GIVEN PROBLEM:
Rewrite the entries from the start through the line with "ਇੰਪ੍ਰੈਗਨੇਸ਼ਨ", swapping "Transcribe" for "Write out" and leaving everything else unchanged.
## START RECORD EXTRACTS
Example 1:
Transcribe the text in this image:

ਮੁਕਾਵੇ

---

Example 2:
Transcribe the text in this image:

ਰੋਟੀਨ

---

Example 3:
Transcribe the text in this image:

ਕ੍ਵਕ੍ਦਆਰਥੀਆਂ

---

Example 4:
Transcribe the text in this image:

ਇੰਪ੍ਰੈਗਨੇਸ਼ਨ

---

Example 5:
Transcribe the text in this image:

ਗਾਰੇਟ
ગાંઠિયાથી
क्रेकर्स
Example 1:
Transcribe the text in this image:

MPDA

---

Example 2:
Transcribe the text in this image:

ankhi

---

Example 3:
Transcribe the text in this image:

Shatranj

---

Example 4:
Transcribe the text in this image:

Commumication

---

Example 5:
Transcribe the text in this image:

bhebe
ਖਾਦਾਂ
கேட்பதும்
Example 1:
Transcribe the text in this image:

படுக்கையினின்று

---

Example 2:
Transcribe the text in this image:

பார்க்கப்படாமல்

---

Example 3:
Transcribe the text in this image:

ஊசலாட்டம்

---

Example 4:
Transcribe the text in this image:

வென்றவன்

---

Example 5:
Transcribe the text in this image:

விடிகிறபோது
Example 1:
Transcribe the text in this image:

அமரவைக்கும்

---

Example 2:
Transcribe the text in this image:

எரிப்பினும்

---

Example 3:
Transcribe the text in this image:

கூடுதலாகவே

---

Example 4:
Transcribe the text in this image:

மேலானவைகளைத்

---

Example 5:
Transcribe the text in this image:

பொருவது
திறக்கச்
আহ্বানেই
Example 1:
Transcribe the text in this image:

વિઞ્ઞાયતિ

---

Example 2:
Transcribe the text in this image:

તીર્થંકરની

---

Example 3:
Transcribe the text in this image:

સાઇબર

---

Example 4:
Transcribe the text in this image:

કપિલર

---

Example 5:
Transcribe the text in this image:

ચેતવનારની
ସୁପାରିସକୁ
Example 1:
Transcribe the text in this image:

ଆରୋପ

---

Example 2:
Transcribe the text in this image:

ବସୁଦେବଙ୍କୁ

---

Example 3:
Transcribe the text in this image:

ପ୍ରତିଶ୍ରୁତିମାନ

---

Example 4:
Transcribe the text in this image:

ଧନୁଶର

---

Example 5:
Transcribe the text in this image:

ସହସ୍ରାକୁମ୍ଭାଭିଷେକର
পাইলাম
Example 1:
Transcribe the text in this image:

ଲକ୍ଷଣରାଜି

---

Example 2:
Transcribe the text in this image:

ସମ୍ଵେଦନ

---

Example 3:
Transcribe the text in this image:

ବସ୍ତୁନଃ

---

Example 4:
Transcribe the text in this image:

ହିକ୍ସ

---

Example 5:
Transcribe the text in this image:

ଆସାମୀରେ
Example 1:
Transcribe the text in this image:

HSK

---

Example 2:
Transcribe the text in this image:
## END RECORD EXTRACTS
WRITTEN ANSWER:
Example 1:
Write out the text in this image:

ਮੁਕਾਵੇ

---

Example 2:
Write out the text in this image:

ਰੋਟੀਨ

---

Example 3:
Write out the text in this image:

ਕ੍ਵਕ੍ਦਆਰਥੀਆਂ

---

Example 4:
Write out the text in this image:

ਇੰਪ੍ਰੈਗਨੇਸ਼ਨ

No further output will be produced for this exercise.